● Task data:
____
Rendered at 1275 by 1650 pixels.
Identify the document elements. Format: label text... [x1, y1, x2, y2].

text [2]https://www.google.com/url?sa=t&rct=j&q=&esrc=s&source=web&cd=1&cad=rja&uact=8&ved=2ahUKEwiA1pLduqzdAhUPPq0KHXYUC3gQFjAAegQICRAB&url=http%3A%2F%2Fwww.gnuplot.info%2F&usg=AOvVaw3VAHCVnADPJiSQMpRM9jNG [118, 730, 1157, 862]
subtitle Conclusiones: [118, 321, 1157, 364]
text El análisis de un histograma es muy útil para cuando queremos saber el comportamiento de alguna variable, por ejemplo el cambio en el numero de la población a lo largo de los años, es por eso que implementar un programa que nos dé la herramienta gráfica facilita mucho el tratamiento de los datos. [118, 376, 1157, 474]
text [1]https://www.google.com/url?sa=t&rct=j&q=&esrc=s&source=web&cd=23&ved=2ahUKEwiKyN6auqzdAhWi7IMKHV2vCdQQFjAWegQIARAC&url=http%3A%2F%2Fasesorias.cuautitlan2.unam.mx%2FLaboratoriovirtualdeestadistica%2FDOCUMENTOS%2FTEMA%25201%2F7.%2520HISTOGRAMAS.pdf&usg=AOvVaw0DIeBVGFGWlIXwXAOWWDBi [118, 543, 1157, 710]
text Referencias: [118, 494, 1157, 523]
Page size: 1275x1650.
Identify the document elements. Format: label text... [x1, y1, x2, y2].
____
● Exercise goal: Reproduce every line of the listing above, keeping each character unchanged.

● Result:
Rendered at 1275 by 1650 pixels.
Identify the document elements. Format: label text... [x1, y1, x2, y2].

text [2]https://www.google.com/url?sa=t&rct=j&q=&esrc=s&source=web&cd=1&cad=rja&uact=8&ved=2ahUKEwiA1pLduqzdAhUPPq0KHXYUC3gQFjAAegQICRAB&url=http%3A%2F%2Fwww.gnuplot.info%2F&usg=AOvVaw3VAHCVnADPJiSQMpRM9jNG [118, 730, 1157, 862]
subtitle Conclusiones: [118, 321, 1157, 364]
text El análisis de un histograma es muy útil para cuando queremos saber el comportamiento de alguna variable, por ejemplo el cambio en el numero de la población a lo largo de los años, es por eso que implementar un programa que nos dé la herramienta gráfica facilita mucho el tratamiento de los datos. [118, 376, 1157, 474]
text [1]https://www.google.com/url?sa=t&rct=j&q=&esrc=s&source=web&cd=23&ved=2ahUKEwiKyN6auqzdAhWi7IMKHV2vCdQQFjAWegQIARAC&url=http%3A%2F%2Fasesorias.cuautitlan2.unam.mx%2FLaboratoriovirtualdeestadistica%2FDOCUMENTOS%2FTEMA%25201%2F7.%2520HISTOGRAMAS.pdf&usg=AOvVaw0DIeBVGFGWlIXwXAOWWDBi [118, 543, 1157, 710]
text Referencias: [118, 494, 1157, 523]
Page size: 1275x1650.
Identify the document elements. Format: label text... [x1, y1, x2, y2].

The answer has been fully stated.